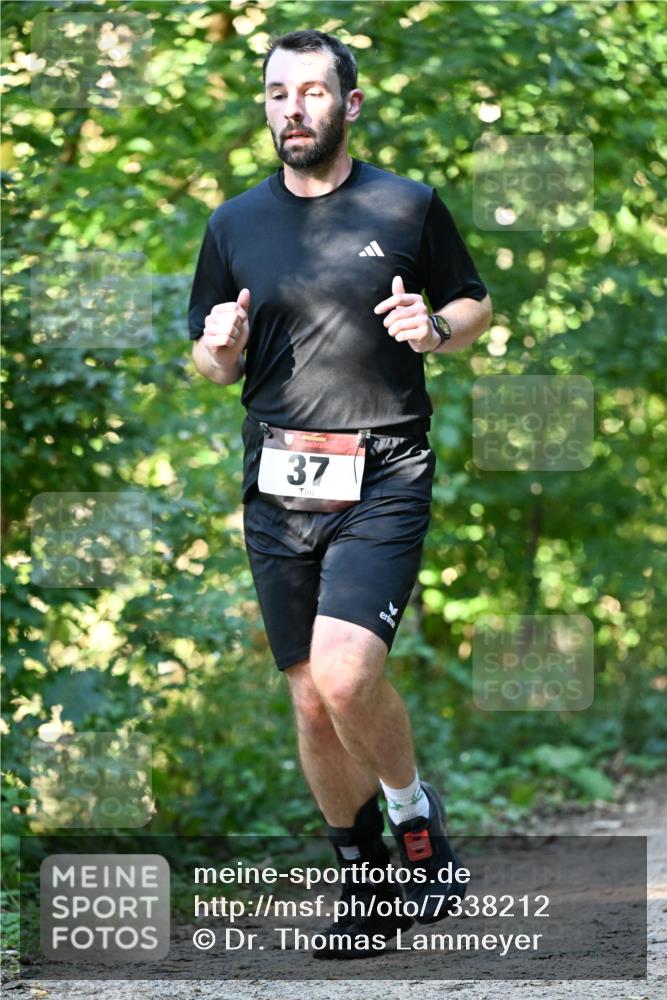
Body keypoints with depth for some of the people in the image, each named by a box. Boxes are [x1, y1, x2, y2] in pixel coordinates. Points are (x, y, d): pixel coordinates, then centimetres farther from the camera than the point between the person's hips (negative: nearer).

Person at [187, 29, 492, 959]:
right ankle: (366, 885, 22)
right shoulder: (234, 223, 9)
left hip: (383, 478, -4)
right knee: (312, 703, 6)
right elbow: (212, 366, 16)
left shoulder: (409, 206, 2)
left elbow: (477, 306, 13)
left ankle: (415, 813, 5)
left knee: (345, 677, -22)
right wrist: (221, 348, -8)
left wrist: (436, 328, -9)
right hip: (278, 486, 4)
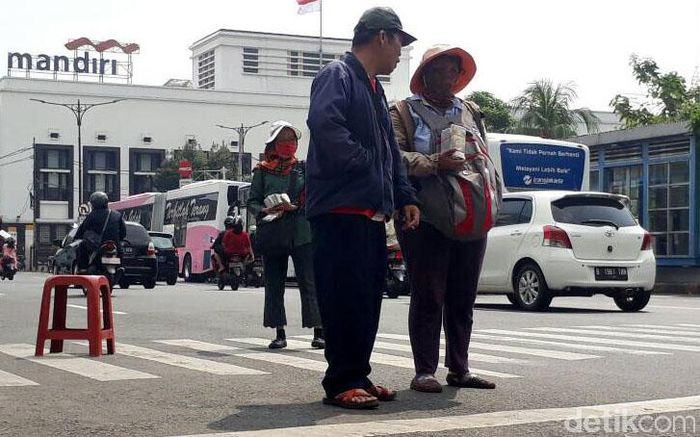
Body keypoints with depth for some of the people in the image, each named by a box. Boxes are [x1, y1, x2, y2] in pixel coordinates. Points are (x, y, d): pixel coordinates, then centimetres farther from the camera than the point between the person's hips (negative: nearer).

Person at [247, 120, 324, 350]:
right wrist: (264, 211, -13)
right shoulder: (262, 171, 8)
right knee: (274, 284, 5)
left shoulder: (303, 167, 9)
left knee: (309, 281, -5)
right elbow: (252, 201, 7)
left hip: (301, 233, -1)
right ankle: (280, 333, 13)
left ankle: (319, 330, -2)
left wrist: (293, 207, -12)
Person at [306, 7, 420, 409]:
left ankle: (359, 376, 17)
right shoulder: (338, 76, -5)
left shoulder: (375, 89, 25)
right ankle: (341, 383, -4)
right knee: (347, 298, -9)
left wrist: (405, 197, 14)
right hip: (341, 208, -10)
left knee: (369, 298, 10)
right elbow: (324, 122, -25)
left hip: (372, 212, 10)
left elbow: (391, 151, 25)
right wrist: (360, 161, -16)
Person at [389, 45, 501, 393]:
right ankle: (424, 371, 3)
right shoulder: (404, 112, 2)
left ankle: (459, 369, 18)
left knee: (463, 297, 9)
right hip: (426, 220, -5)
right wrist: (434, 164, -24)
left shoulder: (470, 113, 20)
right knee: (427, 296, -3)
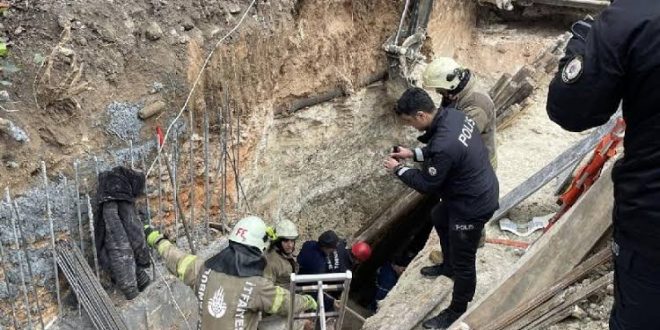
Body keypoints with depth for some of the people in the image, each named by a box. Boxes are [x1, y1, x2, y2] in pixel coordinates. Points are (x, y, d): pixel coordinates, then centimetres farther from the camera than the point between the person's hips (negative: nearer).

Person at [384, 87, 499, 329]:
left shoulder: (444, 145, -36)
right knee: (438, 218, 33)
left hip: (474, 205, -10)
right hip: (479, 190, 10)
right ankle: (449, 266, 55)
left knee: (463, 261, 9)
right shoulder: (452, 115, -7)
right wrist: (413, 154, 7)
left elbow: (427, 185, -20)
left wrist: (399, 170, -6)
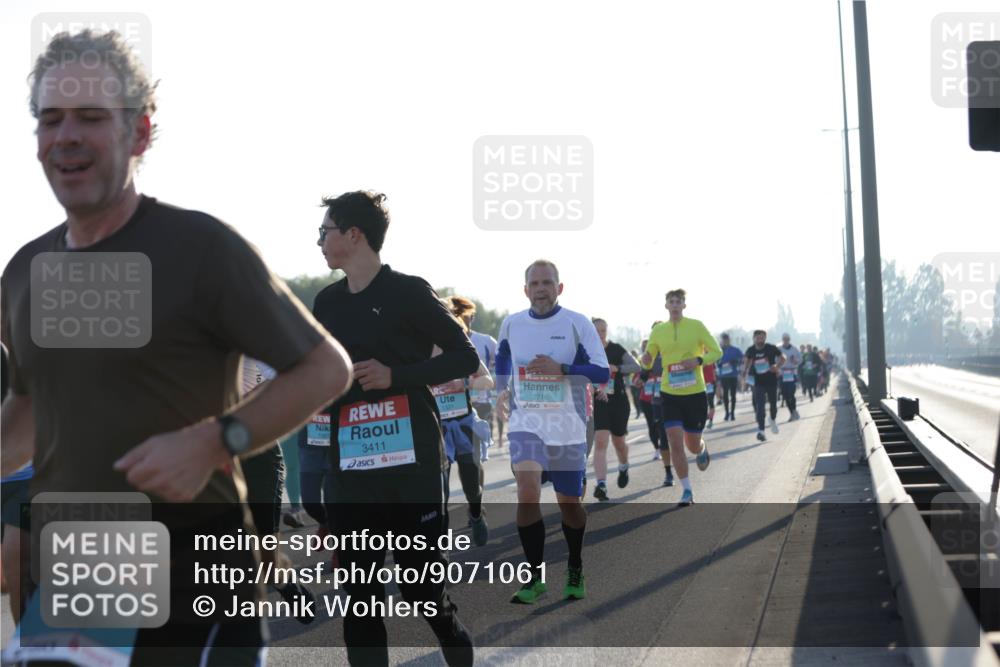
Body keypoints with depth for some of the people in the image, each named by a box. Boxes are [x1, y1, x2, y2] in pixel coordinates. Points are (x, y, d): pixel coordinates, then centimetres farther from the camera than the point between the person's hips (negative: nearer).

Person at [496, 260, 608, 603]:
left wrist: (561, 369, -22)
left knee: (569, 503, 10)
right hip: (526, 423, 1)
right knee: (527, 491, -20)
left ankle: (575, 570, 36)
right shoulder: (511, 324, 3)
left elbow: (602, 372, -11)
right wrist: (502, 389, 18)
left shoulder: (577, 324, -7)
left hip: (567, 427, -1)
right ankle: (536, 577, -10)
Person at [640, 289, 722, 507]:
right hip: (670, 394, 1)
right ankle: (687, 491, 2)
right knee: (675, 442, -10)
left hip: (695, 393, -1)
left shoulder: (696, 326, -4)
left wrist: (698, 360, -18)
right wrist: (645, 359, -14)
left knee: (692, 444, 8)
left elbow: (717, 351, 1)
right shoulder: (658, 331, 3)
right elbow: (647, 363, 10)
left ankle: (703, 450, 47)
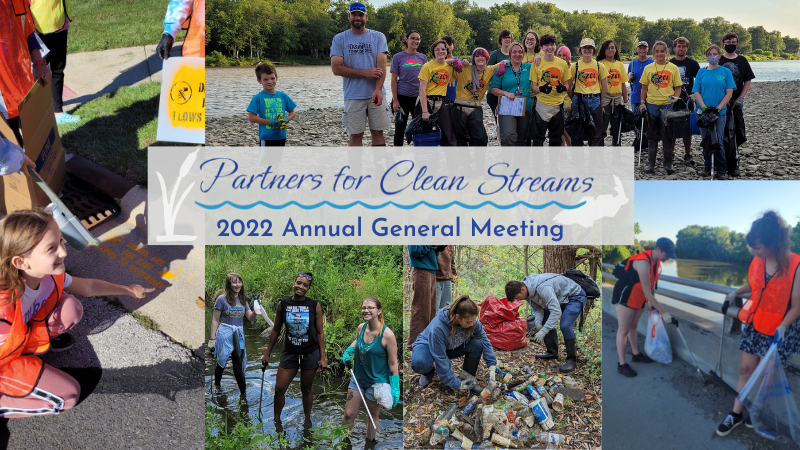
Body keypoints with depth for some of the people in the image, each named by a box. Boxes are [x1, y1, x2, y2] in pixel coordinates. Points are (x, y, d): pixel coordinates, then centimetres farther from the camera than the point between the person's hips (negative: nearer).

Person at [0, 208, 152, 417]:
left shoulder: (48, 275, -17)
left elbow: (87, 286, 3)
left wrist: (129, 290, 15)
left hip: (21, 337, 7)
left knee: (70, 309, -13)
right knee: (66, 396, -14)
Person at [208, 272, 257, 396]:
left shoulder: (242, 300, 8)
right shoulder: (222, 299, -6)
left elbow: (251, 318, 11)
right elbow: (215, 320, -4)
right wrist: (212, 339, -6)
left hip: (239, 335, 3)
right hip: (224, 334, -3)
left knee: (238, 365, 2)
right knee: (221, 362, 10)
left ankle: (244, 392, 4)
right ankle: (216, 386, 31)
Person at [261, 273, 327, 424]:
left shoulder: (315, 306, -6)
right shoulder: (283, 304, -2)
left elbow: (320, 333, -1)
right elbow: (276, 330, 7)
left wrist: (323, 358, -4)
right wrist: (267, 353, 8)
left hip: (310, 354, -1)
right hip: (290, 352, 1)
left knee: (306, 389, 11)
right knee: (279, 389, -1)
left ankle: (307, 420, 27)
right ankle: (276, 420, 17)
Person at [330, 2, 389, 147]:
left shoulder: (378, 37, 5)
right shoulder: (339, 39, 4)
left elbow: (381, 65, -6)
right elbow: (336, 68, -6)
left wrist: (378, 89, -21)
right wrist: (365, 73, -12)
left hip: (376, 94, 1)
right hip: (353, 96, -1)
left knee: (378, 131, 4)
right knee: (356, 134, 2)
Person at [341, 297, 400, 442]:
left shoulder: (387, 334, -22)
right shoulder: (361, 328, -5)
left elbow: (393, 365, -17)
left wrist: (395, 390, -17)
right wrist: (347, 353, 3)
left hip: (377, 382, -4)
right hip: (358, 379, 5)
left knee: (373, 416, 15)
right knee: (349, 415, 7)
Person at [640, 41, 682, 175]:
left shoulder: (673, 68, 2)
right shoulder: (648, 68, 6)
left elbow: (678, 87, 4)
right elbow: (644, 87, 10)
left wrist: (675, 97, -13)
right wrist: (642, 102, 3)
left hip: (668, 105, -1)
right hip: (652, 104, 1)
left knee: (667, 136, 3)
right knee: (652, 135, 8)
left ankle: (668, 164, 13)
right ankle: (651, 164, 15)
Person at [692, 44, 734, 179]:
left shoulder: (725, 72, 3)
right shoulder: (702, 72, 7)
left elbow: (729, 93, -1)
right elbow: (696, 92, 3)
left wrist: (719, 108, -12)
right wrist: (704, 107, -11)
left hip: (720, 112, -2)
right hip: (703, 111, 2)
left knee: (718, 141, -3)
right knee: (706, 141, 8)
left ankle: (721, 170, 5)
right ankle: (707, 167, 20)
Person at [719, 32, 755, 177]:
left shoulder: (742, 61, 8)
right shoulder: (718, 61, 2)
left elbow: (748, 81, 9)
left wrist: (741, 98, -4)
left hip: (737, 102, 3)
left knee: (738, 132, 5)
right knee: (728, 133, -8)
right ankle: (733, 165, -5)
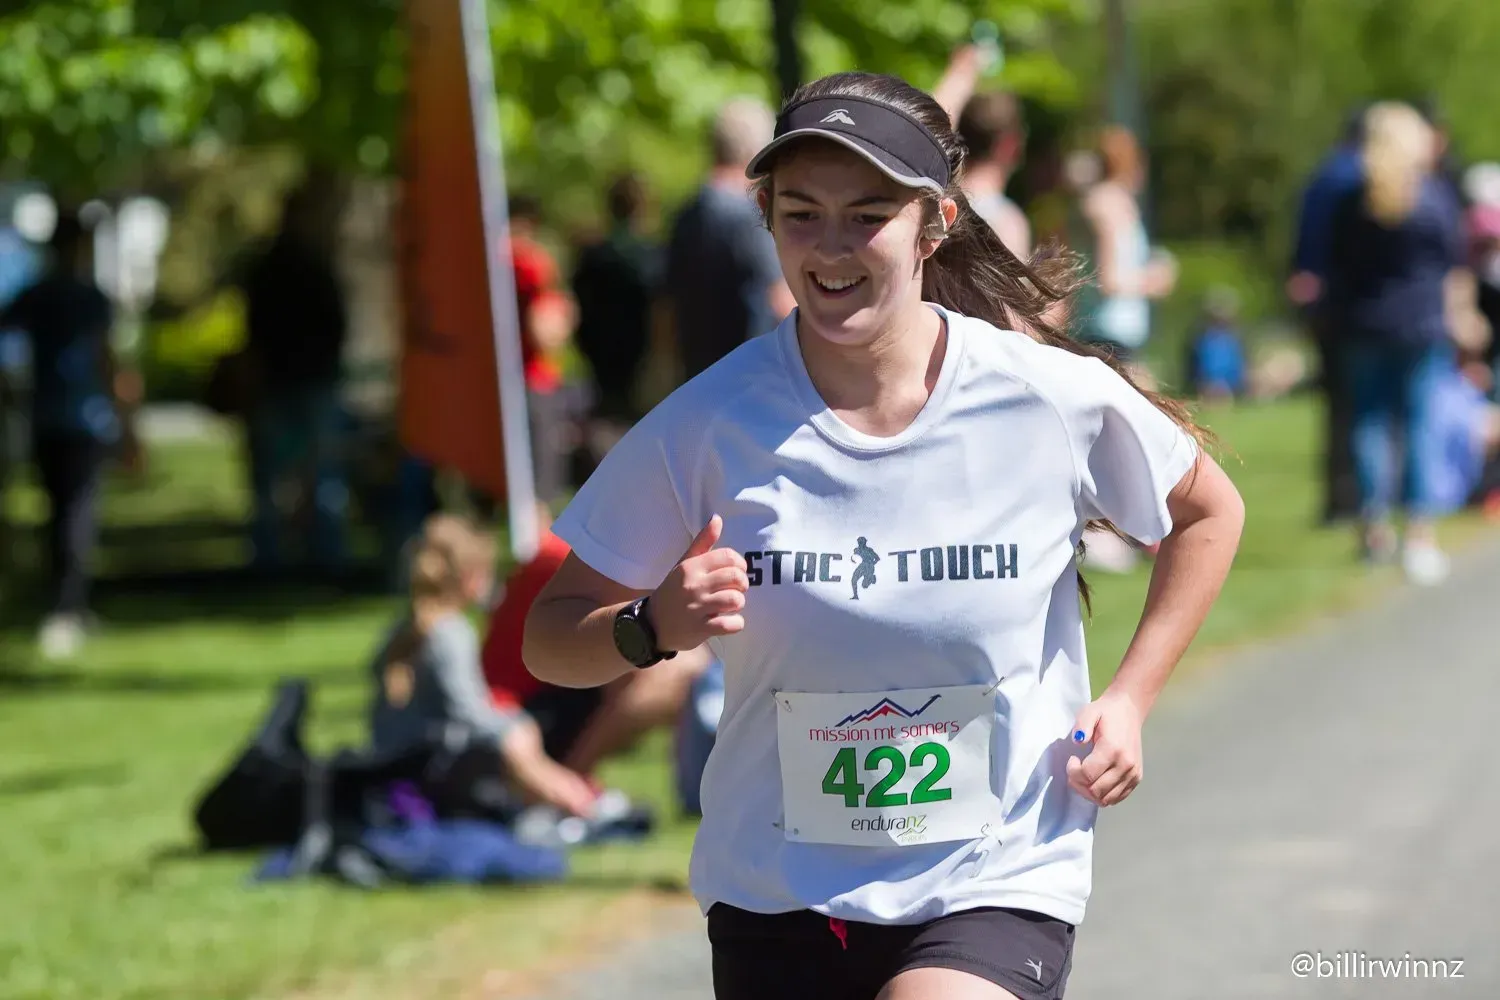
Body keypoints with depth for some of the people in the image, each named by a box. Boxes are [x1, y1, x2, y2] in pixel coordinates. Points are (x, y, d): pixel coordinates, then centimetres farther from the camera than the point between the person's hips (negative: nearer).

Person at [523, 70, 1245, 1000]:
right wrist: (653, 628, -24)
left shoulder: (1054, 399, -9)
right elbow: (550, 637, -3)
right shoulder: (708, 424, -9)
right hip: (776, 900, 2)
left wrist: (1129, 700, 0)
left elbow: (1210, 511, 10)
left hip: (995, 884, -2)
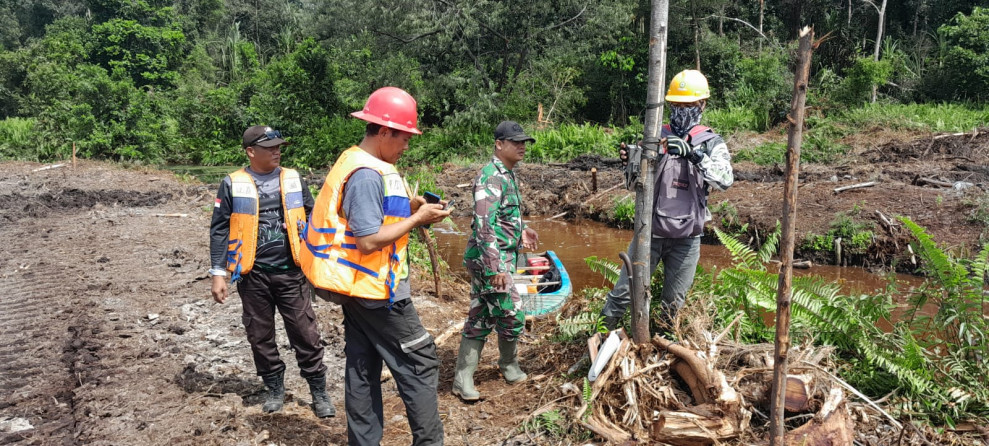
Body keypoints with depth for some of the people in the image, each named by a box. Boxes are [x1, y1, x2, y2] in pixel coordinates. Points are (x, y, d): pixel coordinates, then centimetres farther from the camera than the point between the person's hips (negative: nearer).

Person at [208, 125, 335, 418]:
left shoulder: (293, 179, 5)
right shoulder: (233, 184, 0)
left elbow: (312, 215, 13)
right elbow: (220, 230, 2)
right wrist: (218, 273, -2)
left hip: (290, 272, 0)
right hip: (253, 274, 0)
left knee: (305, 333, 2)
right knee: (260, 336, 11)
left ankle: (319, 391, 14)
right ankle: (275, 388, 28)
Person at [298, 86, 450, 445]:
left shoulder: (352, 163, 10)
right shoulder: (368, 175, -21)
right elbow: (369, 241, -24)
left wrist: (407, 208, 8)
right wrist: (417, 218, -16)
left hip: (356, 289, 10)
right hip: (376, 291, -10)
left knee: (363, 369, 14)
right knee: (420, 363, 2)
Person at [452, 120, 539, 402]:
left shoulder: (507, 175, 13)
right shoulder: (490, 177, -18)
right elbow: (485, 226, -25)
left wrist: (521, 231, 16)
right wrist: (495, 268, -27)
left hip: (502, 257, 10)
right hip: (490, 259, -10)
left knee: (480, 318, 11)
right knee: (512, 314, 1)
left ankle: (463, 379, 17)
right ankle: (509, 365, 26)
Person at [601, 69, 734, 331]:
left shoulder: (711, 143, -3)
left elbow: (725, 181, -20)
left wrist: (694, 155, -33)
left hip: (686, 239, 0)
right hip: (649, 232, 1)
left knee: (673, 303, 14)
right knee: (623, 292, 5)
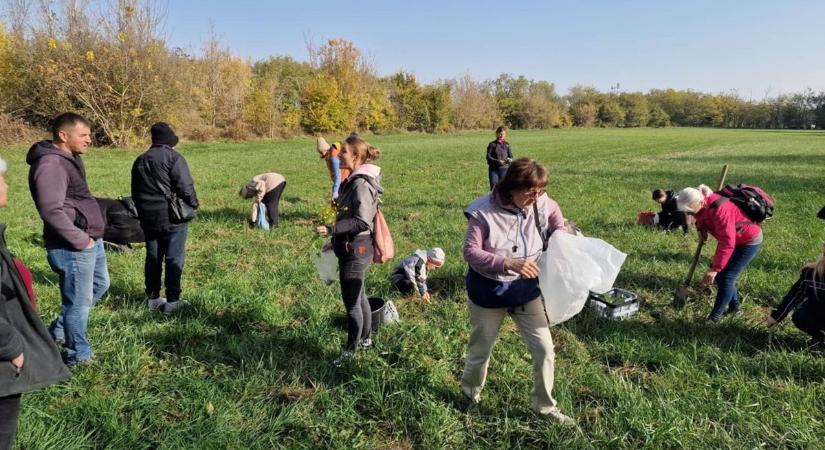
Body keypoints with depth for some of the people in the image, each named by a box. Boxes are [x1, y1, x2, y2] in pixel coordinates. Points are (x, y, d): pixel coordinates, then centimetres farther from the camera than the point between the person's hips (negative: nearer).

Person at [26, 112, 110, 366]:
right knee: (79, 302, 3)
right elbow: (51, 211, -26)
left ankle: (59, 330, 39)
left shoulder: (70, 158, 13)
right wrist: (80, 240, -19)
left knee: (99, 286, 26)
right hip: (73, 247, -10)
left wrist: (90, 237, 14)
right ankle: (78, 356, 20)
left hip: (91, 240, 10)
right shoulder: (51, 164, -19)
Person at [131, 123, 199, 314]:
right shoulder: (174, 158, -11)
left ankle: (152, 298, 21)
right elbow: (186, 188, -18)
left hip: (148, 218, 7)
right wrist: (194, 204, 0)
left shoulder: (140, 160, 12)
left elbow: (135, 192, 17)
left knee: (153, 257, 14)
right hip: (172, 218, -6)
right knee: (174, 259, 0)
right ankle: (172, 301, 2)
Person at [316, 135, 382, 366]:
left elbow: (362, 222, -25)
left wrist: (332, 229, -27)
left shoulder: (361, 184, -21)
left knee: (351, 301, 2)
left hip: (356, 250, -10)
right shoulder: (354, 180, 9)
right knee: (359, 296, 21)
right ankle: (365, 339, 37)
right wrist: (337, 240, 21)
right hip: (353, 247, 10)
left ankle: (351, 350, 17)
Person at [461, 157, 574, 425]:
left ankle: (544, 406, 30)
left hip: (526, 289, 3)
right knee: (481, 350, 15)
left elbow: (555, 215, 10)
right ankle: (470, 393, 47)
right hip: (489, 291, -3)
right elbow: (470, 252, -24)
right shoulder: (484, 211, -23)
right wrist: (508, 264, -36)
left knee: (545, 350, 5)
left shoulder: (542, 205, -11)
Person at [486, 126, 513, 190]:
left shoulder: (507, 144, 8)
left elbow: (511, 157, 7)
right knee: (494, 185, -5)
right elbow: (488, 157, -7)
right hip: (494, 169, -2)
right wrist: (497, 161, -21)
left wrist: (509, 160, -17)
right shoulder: (492, 144, 0)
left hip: (504, 168, 2)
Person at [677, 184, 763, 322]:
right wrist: (701, 228, -8)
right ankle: (733, 306, 31)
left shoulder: (719, 210, -37)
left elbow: (727, 243, -37)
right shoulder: (704, 205, -12)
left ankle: (714, 318, -2)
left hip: (749, 241, -9)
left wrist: (715, 268, -35)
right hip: (731, 238, 9)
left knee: (725, 277, -10)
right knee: (719, 274, 12)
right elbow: (702, 218, 14)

• [Aufgabenstellung] Gib die Zeilen zwischen der Zeile mit „right knee: (312, 703, 6)“ und der Zeile mit „left wrist: (293, 207, -12)“, beide eingeschlossen, wortgetreu wieder. Lass dabei die Bilder weg.

• [Lösung]
right knee: (312, 703, 6)
right elbow: (212, 366, 16)
left shoulder: (409, 206, 2)
left elbow: (477, 306, 13)
left ankle: (415, 813, 5)
left knee: (345, 677, -22)
right wrist: (221, 348, -8)
left wrist: (436, 328, -9)
right hip: (278, 486, 4)
Body keypoints with depth for some of the people in the image, each named by a box. Boxes are [x1, y1, x2, y2] in pixel coordinates. Points are (x, y, d): pixel coordinates, then centimetres farther from the camera than the point between the person's hips (negative: nearer).

Person at [247, 120, 324, 350]:
right wrist: (264, 211, -13)
right shoulder: (262, 171, 8)
right knee: (274, 284, 5)
left shoulder: (303, 167, 9)
left knee: (309, 281, -5)
right elbow: (252, 201, 7)
left hip: (301, 233, -1)
right ankle: (280, 333, 13)
left ankle: (319, 330, -2)
left wrist: (293, 207, -12)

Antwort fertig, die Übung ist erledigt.